Philosopher and poet Édouard Glissant’s concept of opacity names the right to exist without being reduced to Western legibility, where irreducible difference becomes the basis for relation rather than its obstacle.⁵ Photography’s apparatus was built within and for a project of transparency, of classifying and making available what is encountered. The colonial history of the portrait, the archive, the typology is not separable from the history of the medium itself. When that apparatus is suspended, materials do not become transparent in some other way. They remain porous to encounter without becoming legible. They hold contamination, exposure, and decay as ongoing conditions rather than as problems to be resolved. The analogy between Glissant’s political formulation and these material conditions cannot be resolved, and should not be. The analogy would be too convenient, and convenience is precisely what opacity resists.
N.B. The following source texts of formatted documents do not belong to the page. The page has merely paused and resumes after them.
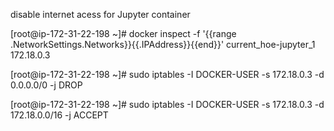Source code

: disable internet acess for Jupyter container

[root@ip-172-31-22-198 ~]# docker inspect -f '{{range .NetworkSettings.Networks}}{{.IPAddress}}{{end}}' current_hoe-jupyter_1
172.18.0.3

[root@ip-172-31-22-198 ~]# sudo iptables -I DOCKER-USER -s 172.18.0.3 -d 0.0.0.0/0 -j DROP

[root@ip-172-31-22-198 ~]# sudo iptables -I DOCKER-USER -s 172.18.0.3 -d 172.18.0.0/16 -j ACCEPT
There is no practice of photography after its representational function. There is no after. Photography’s apparatus and the epistemological violence it carries do not dissolve because the film remains undeveloped, because the image is withheld, because the archive is refused. The question is what it means to stay within a medium whose history is inseparable from extraction, attending to what its materials do when they are no longer made to serve that function, without imagining that attending is the same as undoing. Something continues to happen at the threshold. It can be attended but not fully articulated. It remains, for now, a question held open by the unrealised materials themselves.

Notes

¹ Carla Hustak and Natasha Myers, ‘Involutionary Momentum: Affective Ecologies and the Sciences of Plant/Insect Encounters’, cited in Donna J. Haraway, Staying with the Trouble: Making Kin in the Chthulucene (Durham, NC: Duke University Press, 2016), p. 68.
² Gilles Deleuze and Félix Guattari, Anti-Oedipus: Capitalism and Schizophrenia, trans. Robert Hurley, Mark Seem and Helen R. Lane (Minneapolis: University of Minnesota Press, 1983), p. 9.
³ Ariella Azoulay, Potential History: Unlearning Imperialism (London: Verso, 2019), p 2-3.
⁴ Gilles Deleuze and Félix Guattari, A Thousand Plateaus: Capitalism and Schizophrenia, trans. Brian Massumi (Minneapolis: University of Minnesota Press, 1987), p. 159.
⁵ Édouard Glissant, Poetics of Relation, trans. Betsy Wing (Ann Arbor: University of Michigan Press, 1997), p. 191.